Extracted data
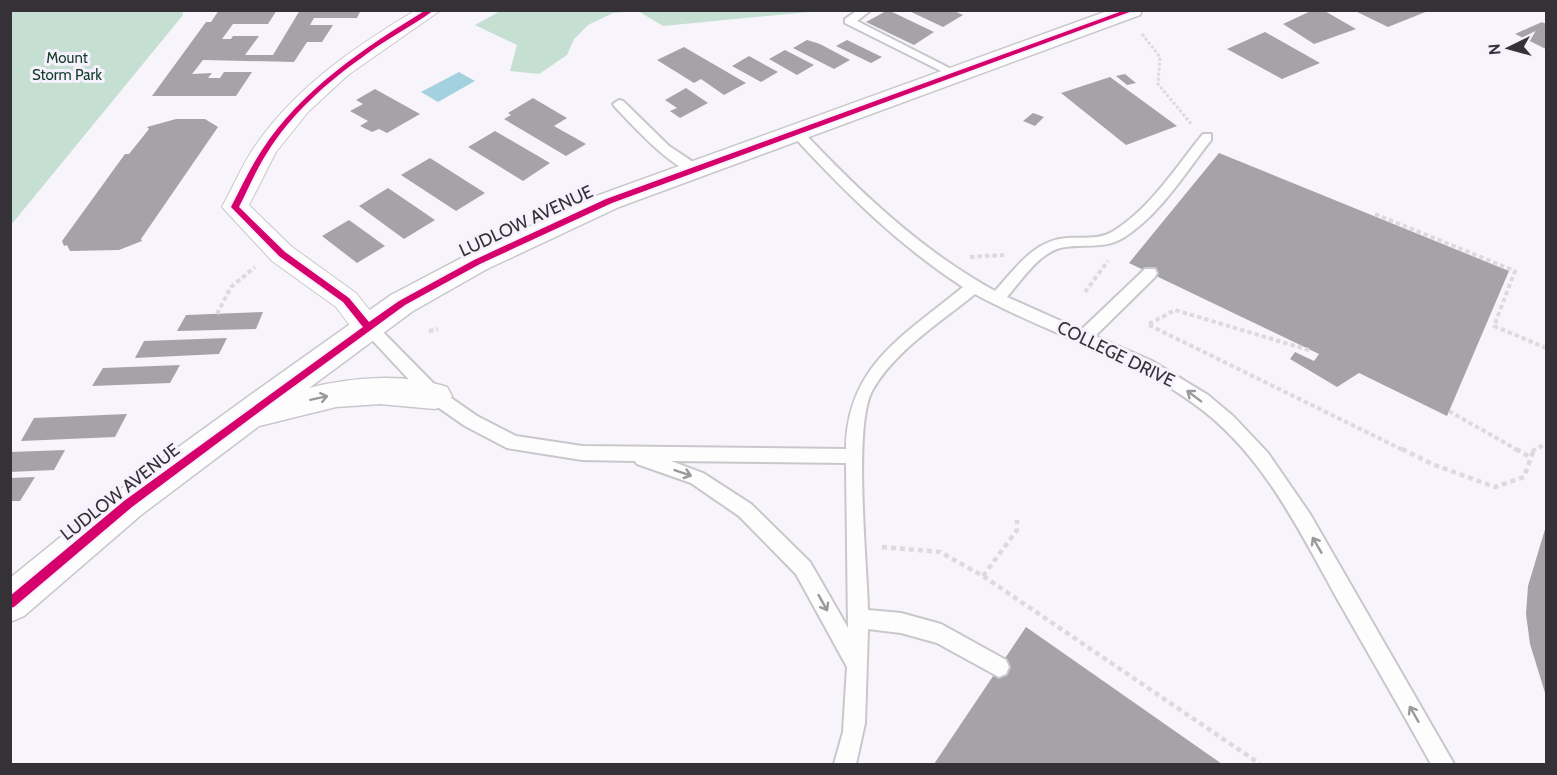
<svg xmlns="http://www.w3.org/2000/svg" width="1557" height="775" font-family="Cabin,sans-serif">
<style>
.green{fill:#c5e0d3}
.water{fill:#a4d1df}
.building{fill:#a6a3a8}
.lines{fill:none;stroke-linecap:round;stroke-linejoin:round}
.service-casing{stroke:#c9c7cc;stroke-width:4}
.minor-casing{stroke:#c9c7cc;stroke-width:2}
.secondary-casing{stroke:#c9c7cc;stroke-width:3}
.path-far2{stroke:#dcdadd;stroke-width:3;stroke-dasharray:3 2;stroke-linecap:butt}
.path-far1{stroke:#dcdadd;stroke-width:4;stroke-dasharray:4.5 3;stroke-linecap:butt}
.path{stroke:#dcdadd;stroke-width:4.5;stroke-dasharray:5 4;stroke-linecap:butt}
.service{fill:#fefdfe;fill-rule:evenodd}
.minor{fill:#fefdfe;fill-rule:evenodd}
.secondary{fill:#fefdfe;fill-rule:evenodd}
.cycleway-casing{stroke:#f7f1fe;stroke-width:4}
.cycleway{fill:#d6006c;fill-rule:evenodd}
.oneway{stroke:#99989a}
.labels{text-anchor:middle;stroke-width:6;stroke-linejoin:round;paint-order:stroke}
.far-park-label{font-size:15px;fill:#0f3c28;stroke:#f7f1fe}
.street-label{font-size:18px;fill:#343237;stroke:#f7f1fe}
</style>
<rect width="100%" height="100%" fill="#f7f4fb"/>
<g class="green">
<polygon points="502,10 819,10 819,11 663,26 638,11 613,13 588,25 574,39 567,55 539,74 510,71 517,45 475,25"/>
<polygon points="182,11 183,15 11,225 11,11"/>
</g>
<polygon class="water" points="459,72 475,81 438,102 421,92"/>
<g class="building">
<polygon points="219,10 277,10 268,24 233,24 222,39 231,39 233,36 259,36 245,55 273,55 300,10 361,10 357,18 314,18 310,25 333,25 322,42 307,42 294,62 203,60 192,74 212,73 208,78 220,78 224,72 252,72 236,96 152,96 206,22 211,22"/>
<polygon points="888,10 934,32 914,45 866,22"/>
<polygon points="907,10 952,10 963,15 943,27"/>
<polygon points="1313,10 1323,10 1356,29 1314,44 1283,24"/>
<polygon points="1353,10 1428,10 1428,11 1388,27"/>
<polygon points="1542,22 1546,24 1546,49 1515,34"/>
<polygon points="1265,32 1320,63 1282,79 1227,49"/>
<polygon points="807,40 820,44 850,60 834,69 793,48"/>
<polygon points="847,40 882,57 871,63 836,46"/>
<polygon points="684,47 746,83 724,95 701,79 694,83 657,60"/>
<polygon points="785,50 814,65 797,75 769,59"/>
<polygon points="749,56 778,72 761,82 732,66"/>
<polygon points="1125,74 1136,83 1127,85 1116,76"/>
<polygon points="1110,77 1177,126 1126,145 1061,93"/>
<polygon points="686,88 708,103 680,118 670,111 677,108 665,100"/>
<polygon points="375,89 420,114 387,133 379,129 372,132 360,126 368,121 350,111 363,104 356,100"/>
<polygon points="533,98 567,118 554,126 586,144 566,156 504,119 511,115 508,113"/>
<polygon points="1033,113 1044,117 1035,126 1023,121"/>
<polygon points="176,119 205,119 218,127 141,239 142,241 119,250 70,251 67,245 64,246 62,241 125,154 129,154 149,129 147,127"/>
<polygon points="495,131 550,163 523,181 468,147"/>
<polygon points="1219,153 1509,271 1447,416 1359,373 1337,387 1290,359 1295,352 1314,361 1319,354 1129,263"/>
<polygon points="430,158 485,193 456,211 401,175"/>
<polygon points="388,188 435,220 404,239 359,206"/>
<polygon points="349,220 385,246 357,263 322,236"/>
<polygon points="263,312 256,329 177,331 186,315"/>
<polygon points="227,338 219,354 135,358 144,341"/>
<polygon points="180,365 170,383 92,386 103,368"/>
<polygon points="127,414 115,437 21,441 34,418"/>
<polygon points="65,450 54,470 10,472 10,452"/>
<polygon points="35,477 20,501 10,501 10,478"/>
<polygon points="1546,526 1546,696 1530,644 1526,614 1528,586"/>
<polygon points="1026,627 1222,764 934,764"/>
</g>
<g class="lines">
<defs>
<g id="service">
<polygon points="858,10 871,10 857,21 961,74 951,76 845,23 845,19"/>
<path d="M619,100L623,101L669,146L699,166V172C678,177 629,121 615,107L613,104Z"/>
<path d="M797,129L801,130C860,192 920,250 995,291C1015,269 1034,240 1067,238C1082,237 1098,240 1112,232C1150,209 1175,168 1203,134H1211V140C1185,173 1160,215 1123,238C1103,250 1082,243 1060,248C1038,254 1021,281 1007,297L1081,330L1145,269H1155L1157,273L1155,277L1095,336L1152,361L1208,395L1233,416L1268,453L1310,514L1454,764H1431C1400,708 1367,651 1335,595C1297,526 1260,450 1193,403C1126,355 1046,333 975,294C941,322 894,351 872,391C853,427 867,563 868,610L901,613L941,624L1006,660L1009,667L1006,674L999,677L937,643L901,633L868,629L865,723L856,764H834L843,732L847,667L796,574L739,516L691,483L637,464L635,461L582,460L507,448L465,426L429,401L360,327L368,321L374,323L441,391L477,416L516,436L582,446L846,449C847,365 905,335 963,287C898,245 845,192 793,136L791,133ZM671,461L846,463L848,628L810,562L751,504L703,473Z"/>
</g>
<path id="minor" d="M416,10H441L348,75L308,112L276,152L249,205L292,247L356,293L383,327L379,335L368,338L357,335L336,307L272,261L222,207C233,187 242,165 255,146C296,87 354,47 416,10Z"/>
<path id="secondary" d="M1110,10H1142L1140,15L619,207L487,269L413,311L309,388C352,377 404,373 447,387L452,396L447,405L435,409L380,404L336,407L259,426L141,515L24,616L10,622V578L115,493L256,391L391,295L467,255L599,195Z"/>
</defs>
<use href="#service" class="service-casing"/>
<use href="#minor" class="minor-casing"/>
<use href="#secondary" class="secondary-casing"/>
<polyline class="path-far2" points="1142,34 1160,57 1158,84 1192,125"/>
<g class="path-far1">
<polyline points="1375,214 1515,271 1494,326 1546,348"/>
<polyline points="970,257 1004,255"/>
<polyline points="1085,292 1108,261"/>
<polyline points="217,314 231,287 255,267"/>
<polyline points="1149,324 1175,310 1312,351"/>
<polyline points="1149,325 1405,451"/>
<polyline points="429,331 438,329"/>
<polyline points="1449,411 1519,451"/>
<polyline points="1532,451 1546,444"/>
</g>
<g class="path">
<polyline points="1402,449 1432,464 1495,487 1524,477 1534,449"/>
<polyline points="1516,449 1528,456"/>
<polyline points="882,547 940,552 983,576 1260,764"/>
<polyline points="983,576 1017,530 1017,520"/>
</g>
<use href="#service" class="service"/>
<use href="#minor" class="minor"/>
<use href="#secondary" class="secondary"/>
<defs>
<path id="cycleway" d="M426,10H434C411,27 386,39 364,56C327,82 291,114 267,153C256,170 248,189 239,207L285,252L349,298L369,322L399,301L474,260L606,199L1125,10H1135L612,203L480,264L405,305L271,403L132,507L14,607L10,608V596L124,501L363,327L343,302L279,256L231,207C241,188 250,168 262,150C302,89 364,48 426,10Z"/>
</defs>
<use href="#cycleway" class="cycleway-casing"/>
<use href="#cycleway" class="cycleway"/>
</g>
<defs><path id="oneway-shaft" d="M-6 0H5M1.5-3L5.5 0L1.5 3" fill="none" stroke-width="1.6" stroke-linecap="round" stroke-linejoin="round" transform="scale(1.5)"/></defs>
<g class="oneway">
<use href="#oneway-shaft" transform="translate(1194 396) rotate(-143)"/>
<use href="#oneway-shaft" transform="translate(319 398) rotate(-12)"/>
<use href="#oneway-shaft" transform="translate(683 473) rotate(19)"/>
<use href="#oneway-shaft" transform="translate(1317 545) rotate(-120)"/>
<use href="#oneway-shaft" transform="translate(823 603) rotate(61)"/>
<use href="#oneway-shaft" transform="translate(1414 714) rotate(-120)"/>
</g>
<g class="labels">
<g class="far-park-label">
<text x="67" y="63">Mount<tspan x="67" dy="17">Storm Park</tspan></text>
</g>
<g class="street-label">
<text transform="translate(526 221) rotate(-25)" y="6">LUDLOW AVENUE</text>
<text transform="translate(1116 354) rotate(26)" y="6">COLLEGE DRIVE</text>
<text transform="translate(120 492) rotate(-38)" y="6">LUDLOW AVENUE</text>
</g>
</g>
<rect width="1557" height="775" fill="none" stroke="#343237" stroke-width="24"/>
<g transform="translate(1509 48) rotate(265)" stroke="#f7f1fe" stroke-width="4.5" paint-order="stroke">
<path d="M0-4.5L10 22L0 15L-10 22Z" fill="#343237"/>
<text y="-9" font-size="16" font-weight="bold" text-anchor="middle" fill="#343237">N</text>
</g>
</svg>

Work required
Only lines containing the word "dasharray" should be copied from the material above.

Response below
.path-far2{stroke:#dcdadd;stroke-width:3;stroke-dasharray:3 2;stroke-linecap:butt}
.path-far1{stroke:#dcdadd;stroke-width:4;stroke-dasharray:4.5 3;stroke-linecap:butt}
.path{stroke:#dcdadd;stroke-width:4.5;stroke-dasharray:5 4;stroke-linecap:butt}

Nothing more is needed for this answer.